La pensée végétale

Publié le par la freniere


Dans la montagne, en face, la cascade pose un doigt sur les lèvres de pierre. Les urubus tournoient. Quels cadavres voient-ils sous la neige qui fond ? Peut-être des chevreuils que le soleil libère de leur cercueil de glace. Il pleut des odeurs dans l'arche de la rose. Le printemps transfigure l'humus des racines et mêle sa chaleur aux fleurs oniriques. Au-delà des ombres, le merveilleux s'ébroue comme une pouliche de lumière. Après tant de nuits froides, l'attente récompense l'attente. Les paysages viennent habiter les yeux qui les regardent. Les cigales se remettent à chanter. La main grise du temps retrouve ses couleurs. Dans la maison des fleurs, un bouquet de fenêtres respire le grand air. Les vieux tilleuls endossent leurs vêtements d'été. Les ailes du papillon deviennent verticales quand il se pose sur la rose. Le vol d'un oiseau poursuit la ligne d'horizon. La pluie qui avive les ombres nourrit de sa lumière la sève des racines. Le soleil accentue la beauté des détails. Les bêtes se réveillent et font bouger la terre.

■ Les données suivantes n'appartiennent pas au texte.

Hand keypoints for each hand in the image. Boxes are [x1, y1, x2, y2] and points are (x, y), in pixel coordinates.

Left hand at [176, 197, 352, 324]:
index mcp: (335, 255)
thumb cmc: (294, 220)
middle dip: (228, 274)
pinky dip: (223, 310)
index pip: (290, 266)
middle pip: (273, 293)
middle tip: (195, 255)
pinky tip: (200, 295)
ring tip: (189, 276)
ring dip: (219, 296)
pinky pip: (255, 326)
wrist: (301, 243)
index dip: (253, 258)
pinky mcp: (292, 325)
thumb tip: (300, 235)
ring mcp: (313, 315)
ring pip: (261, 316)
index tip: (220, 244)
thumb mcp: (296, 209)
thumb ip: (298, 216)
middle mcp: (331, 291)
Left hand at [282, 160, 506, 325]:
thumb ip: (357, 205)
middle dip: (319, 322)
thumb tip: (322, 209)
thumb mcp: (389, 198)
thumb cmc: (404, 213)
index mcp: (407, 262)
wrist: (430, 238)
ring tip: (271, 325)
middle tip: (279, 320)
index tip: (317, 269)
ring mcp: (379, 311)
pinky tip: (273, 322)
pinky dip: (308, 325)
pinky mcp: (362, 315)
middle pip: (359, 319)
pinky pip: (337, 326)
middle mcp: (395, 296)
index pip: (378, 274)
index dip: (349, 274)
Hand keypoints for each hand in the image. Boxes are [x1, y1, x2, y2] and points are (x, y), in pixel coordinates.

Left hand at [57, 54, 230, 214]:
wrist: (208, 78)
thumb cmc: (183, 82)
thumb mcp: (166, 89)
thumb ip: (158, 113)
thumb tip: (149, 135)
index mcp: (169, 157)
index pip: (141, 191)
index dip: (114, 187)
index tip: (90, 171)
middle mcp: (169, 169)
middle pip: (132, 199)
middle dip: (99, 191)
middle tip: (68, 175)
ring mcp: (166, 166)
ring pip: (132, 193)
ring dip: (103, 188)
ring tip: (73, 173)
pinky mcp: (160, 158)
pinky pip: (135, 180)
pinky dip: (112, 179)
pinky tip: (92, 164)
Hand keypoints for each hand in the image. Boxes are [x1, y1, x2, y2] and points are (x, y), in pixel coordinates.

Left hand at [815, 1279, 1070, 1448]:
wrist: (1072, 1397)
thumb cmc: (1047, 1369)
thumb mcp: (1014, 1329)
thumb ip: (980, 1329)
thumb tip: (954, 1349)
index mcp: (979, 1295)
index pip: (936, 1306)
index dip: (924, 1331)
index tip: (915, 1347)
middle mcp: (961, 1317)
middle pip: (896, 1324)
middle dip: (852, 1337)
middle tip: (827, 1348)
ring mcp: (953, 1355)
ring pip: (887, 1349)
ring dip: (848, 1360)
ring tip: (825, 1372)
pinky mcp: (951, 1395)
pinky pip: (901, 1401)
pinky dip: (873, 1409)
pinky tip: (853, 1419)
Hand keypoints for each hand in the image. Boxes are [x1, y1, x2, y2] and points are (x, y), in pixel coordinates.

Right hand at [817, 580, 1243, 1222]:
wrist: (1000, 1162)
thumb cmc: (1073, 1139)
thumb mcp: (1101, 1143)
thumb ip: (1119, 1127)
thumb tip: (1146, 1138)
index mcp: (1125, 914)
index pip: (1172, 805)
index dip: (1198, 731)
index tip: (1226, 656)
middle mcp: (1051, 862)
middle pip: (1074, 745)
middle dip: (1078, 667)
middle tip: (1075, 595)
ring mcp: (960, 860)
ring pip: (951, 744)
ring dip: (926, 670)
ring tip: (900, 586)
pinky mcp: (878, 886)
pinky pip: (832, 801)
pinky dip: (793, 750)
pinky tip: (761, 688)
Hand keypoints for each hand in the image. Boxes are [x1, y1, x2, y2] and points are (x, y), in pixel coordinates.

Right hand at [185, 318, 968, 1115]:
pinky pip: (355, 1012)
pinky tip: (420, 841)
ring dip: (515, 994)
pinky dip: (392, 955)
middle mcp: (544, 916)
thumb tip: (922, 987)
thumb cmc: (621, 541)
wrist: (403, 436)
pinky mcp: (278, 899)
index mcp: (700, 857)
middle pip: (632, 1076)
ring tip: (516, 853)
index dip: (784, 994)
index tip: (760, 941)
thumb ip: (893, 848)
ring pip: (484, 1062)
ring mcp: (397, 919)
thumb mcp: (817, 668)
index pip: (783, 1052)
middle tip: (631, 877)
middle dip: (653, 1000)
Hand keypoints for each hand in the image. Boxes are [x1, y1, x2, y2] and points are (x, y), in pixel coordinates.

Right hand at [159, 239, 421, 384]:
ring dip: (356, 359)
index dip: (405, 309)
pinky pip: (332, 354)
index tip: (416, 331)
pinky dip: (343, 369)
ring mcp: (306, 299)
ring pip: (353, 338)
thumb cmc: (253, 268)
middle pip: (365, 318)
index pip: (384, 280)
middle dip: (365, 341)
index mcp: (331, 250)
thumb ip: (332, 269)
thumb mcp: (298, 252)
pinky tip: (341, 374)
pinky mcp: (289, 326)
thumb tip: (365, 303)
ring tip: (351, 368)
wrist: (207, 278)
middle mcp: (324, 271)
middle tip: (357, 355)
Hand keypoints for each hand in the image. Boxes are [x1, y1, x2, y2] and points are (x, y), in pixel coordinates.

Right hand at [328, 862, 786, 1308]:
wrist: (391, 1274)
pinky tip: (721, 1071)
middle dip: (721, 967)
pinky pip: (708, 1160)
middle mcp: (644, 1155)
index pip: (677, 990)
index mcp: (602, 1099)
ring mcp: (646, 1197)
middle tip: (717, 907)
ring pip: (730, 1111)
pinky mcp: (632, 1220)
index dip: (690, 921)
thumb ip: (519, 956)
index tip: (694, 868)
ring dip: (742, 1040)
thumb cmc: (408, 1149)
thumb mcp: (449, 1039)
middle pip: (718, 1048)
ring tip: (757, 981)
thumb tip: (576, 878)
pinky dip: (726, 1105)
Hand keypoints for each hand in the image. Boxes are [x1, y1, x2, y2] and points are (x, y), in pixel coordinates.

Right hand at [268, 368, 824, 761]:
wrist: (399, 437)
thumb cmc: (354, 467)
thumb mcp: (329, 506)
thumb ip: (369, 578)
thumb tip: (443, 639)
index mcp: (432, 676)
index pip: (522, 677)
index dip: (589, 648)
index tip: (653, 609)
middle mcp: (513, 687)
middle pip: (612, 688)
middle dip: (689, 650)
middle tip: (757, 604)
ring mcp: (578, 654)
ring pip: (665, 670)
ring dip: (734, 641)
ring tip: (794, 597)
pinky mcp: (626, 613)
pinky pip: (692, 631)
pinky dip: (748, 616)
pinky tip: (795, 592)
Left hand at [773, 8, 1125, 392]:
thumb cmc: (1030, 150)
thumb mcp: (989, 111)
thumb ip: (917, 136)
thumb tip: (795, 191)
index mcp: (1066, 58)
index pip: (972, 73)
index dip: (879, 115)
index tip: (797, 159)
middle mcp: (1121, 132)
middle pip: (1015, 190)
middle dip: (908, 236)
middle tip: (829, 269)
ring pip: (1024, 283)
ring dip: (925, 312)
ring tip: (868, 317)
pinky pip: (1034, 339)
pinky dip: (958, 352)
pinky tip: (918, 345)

Le vent du soir agite la pensée végétale.

Il ne faut jamais douter de l'espérance, oublier la beauté. Certains ont survécu aux camps en écrivant des poèmes sans crayon ni papier, en composant des symphonies sur les battements du cœur. Quand on entend passer les anges, c'est la corde d'un violon qui s'apprête à vibrer. À quoi servent mes pas, mon tumulte, mes mots ? J'ai pris refuge dans l'œil du cyclone. Je bivouaque devant toutes les mers. Il ne suffit pas de mourir pour être sûr de vivre. La terre commence où bon nous semble. Elle ne finit jamais. J'efface les frontières. Je poursuis le rêve tel un phénix d'encre renaissant des nuages. J'ai besoin des écureuils, des chevreuils, des lièvres, des grands ducs, des mélèzes, des pierres. J'ai besoin de la boue pour habiter mes pieds. J'ai besoin de la pluie pour habiller ma peau, de l'air pour sourire, du ciel pour aimer. Je ne veux pas rester aligné sur le port dans la foule des bras qui tendent leur mouchoir. Je ne veux pas rester mais me remettre en marche à travers les barreaux, faire de l'horizon une barque, un hauban, une voile. Chaque pas est un lieu d'où l'on part. Je ne suis pas la route mais le saut, l'élan qui me tire en avant, le bonheur des orteils, les mouvements du corps, les battements du cœur.


Il faut une abondance de privation pour enfanter la rose des sables. Chaque petit grain y a l'odeur de l'immensité. Seule une abeille de l'âme en perçoit le pollen. Chaque pierre a son message dont j'ignore le sens, chaque plante, chaque feuille et même chaque brin d'herbe. Il y a de la bonté dans une goutte de rosée, de la beauté chez l'homme quand il berce un enfant. Tant de voix s'entremêlent, tant d'odeurs, tant de gestes, tant de tendresse enfouie dans un livre d'images. Des milliards de soleils illuminent d'autres mondes. Dans l'immense musique des choses, chaque mot cherche sa note. Dans les intervalles du silence, le présent du passé, la mémoire du futur, la poésie complète la partition qui manque. Elle écoute et reçoit ce que l'oreille du réel n'arrive pas à entendre, les ultrasons de l'âme, les étincelles qui volètent depuis le premier feu. Elle rend étrangement intime l'éloignement des étoiles et ce qu'on ne voit pas. Les mots les plus riches restent des mendiants pour remercier le ciel. Le dernier cri n'écrit que ce qui est fini. La poésie prolonge le premier cri d'amour, le fœtus qui bouge pour la première fois.